Law is something we absorb early in life. We learn what we are to do as well as the things we are not to do before we can ask, ‘why’, before we can understand the reasons for the ‘shoulds’ and ‘should nots’. How fascinating law is. I watched my youngest niece, who was 5, play a board game with her friends. When her fortunes took a dip, she announced that since she was the owner of the game, and it was being played in her house, she made the rules. A creatively new rule was introduced that turned her immanent defeat to a giant step toward victory.
Laws can corral us but protect us.
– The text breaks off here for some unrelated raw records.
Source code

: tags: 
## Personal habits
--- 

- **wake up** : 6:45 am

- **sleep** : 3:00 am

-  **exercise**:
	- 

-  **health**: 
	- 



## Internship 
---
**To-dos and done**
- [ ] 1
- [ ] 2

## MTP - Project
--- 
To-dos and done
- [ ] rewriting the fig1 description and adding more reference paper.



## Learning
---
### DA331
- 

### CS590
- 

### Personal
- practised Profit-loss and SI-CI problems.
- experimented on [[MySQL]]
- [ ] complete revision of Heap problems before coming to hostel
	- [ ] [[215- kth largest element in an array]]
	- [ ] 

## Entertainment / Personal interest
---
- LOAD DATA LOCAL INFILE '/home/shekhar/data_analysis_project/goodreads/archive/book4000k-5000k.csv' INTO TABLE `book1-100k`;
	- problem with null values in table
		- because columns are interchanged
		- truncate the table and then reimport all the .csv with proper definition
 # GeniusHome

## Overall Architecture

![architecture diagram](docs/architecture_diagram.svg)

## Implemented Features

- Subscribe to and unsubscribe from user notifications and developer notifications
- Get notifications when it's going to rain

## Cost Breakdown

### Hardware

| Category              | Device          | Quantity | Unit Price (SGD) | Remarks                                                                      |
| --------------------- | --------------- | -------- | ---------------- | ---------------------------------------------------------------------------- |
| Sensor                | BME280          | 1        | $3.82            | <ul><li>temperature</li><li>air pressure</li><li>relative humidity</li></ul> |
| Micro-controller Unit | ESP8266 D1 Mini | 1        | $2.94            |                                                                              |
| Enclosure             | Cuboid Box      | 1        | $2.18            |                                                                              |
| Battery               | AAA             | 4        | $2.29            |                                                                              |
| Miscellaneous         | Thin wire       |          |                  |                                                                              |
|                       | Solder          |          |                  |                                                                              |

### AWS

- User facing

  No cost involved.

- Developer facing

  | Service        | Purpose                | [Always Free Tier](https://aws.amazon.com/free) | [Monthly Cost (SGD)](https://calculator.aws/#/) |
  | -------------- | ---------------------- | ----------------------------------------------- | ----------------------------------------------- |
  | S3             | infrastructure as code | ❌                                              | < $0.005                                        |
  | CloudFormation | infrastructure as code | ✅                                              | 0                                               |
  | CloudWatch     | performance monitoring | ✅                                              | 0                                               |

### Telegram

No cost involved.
The laws of the church, moral laws, perhaps every law can enable us to live positively and help us avoid what will bring harm to ourselves or others. There is that way of looking at law. The prophets spoke of a new law written in the heart. At the last supper Jesus gives a new commandment, to love as he loves. He modeled that new law as a ‘humble servant love’, washing the feet of the disciples.
For Israel law works as a sacrament works for the Church. Both are encounters with the mystery of God’s love in the events, people and things that make up our lives. In doing the good of the law Israel saw the face of God. The commandments were the signs of the Covenant God made with Israel. ‘I love you’, said God to Israel. ‘Love me back by loving others. Here are the laws of that love’. Psalm 119, the longest psalm praises God’s law. Each of its 176 verses contain the word ‘law’ or a word that means law, for example: statute, decree, revelation, ordinance, command, promise, and more. Read the psalm by substituting the word ‘love’ in each of the verses for the ‘law’ word, the psalm becomes a meditation on law as an act of God’s love for us.
But sometimes the devil makes us do it, or so we say. Augustine recalled being a teenager and stealing pears from an orchard. He didn’t want to eat them. He wanted to enjoy stealing them. There is an endless variety of ways that we can break laws and accompanying reasons why we should! Sometimes there are good reasons too. Jesus tells us that he comes to fulfill the law. His heart is love, so in his heart laws are transparent, seen as love. Some laws do not stand the test of time. As we grow some laws grow in wisdom or perhaps in wisdom they are dissolved as unnecessary?
On Sinai Israel received from Moses the 10 commandments. The story that gets Israel to Mt. Sinai begins when God speaks to Moses from the burning bush. God is now going to act on behalf of ‘my people’. Moses hears that this is the God of Abraham, Isaac and Jacob. Then Moses asks, ‘ahem, umh, pardon, I must have missed it…but what is your name again?’ Is the name of God lost to Israel and to its new leader? We are forgetful about important things. We do need reminders. Sometimes even reminders written in stone.
Fr. William Murphy, CP is the pastor of Immaculate Conception parish in Jamaica, New York.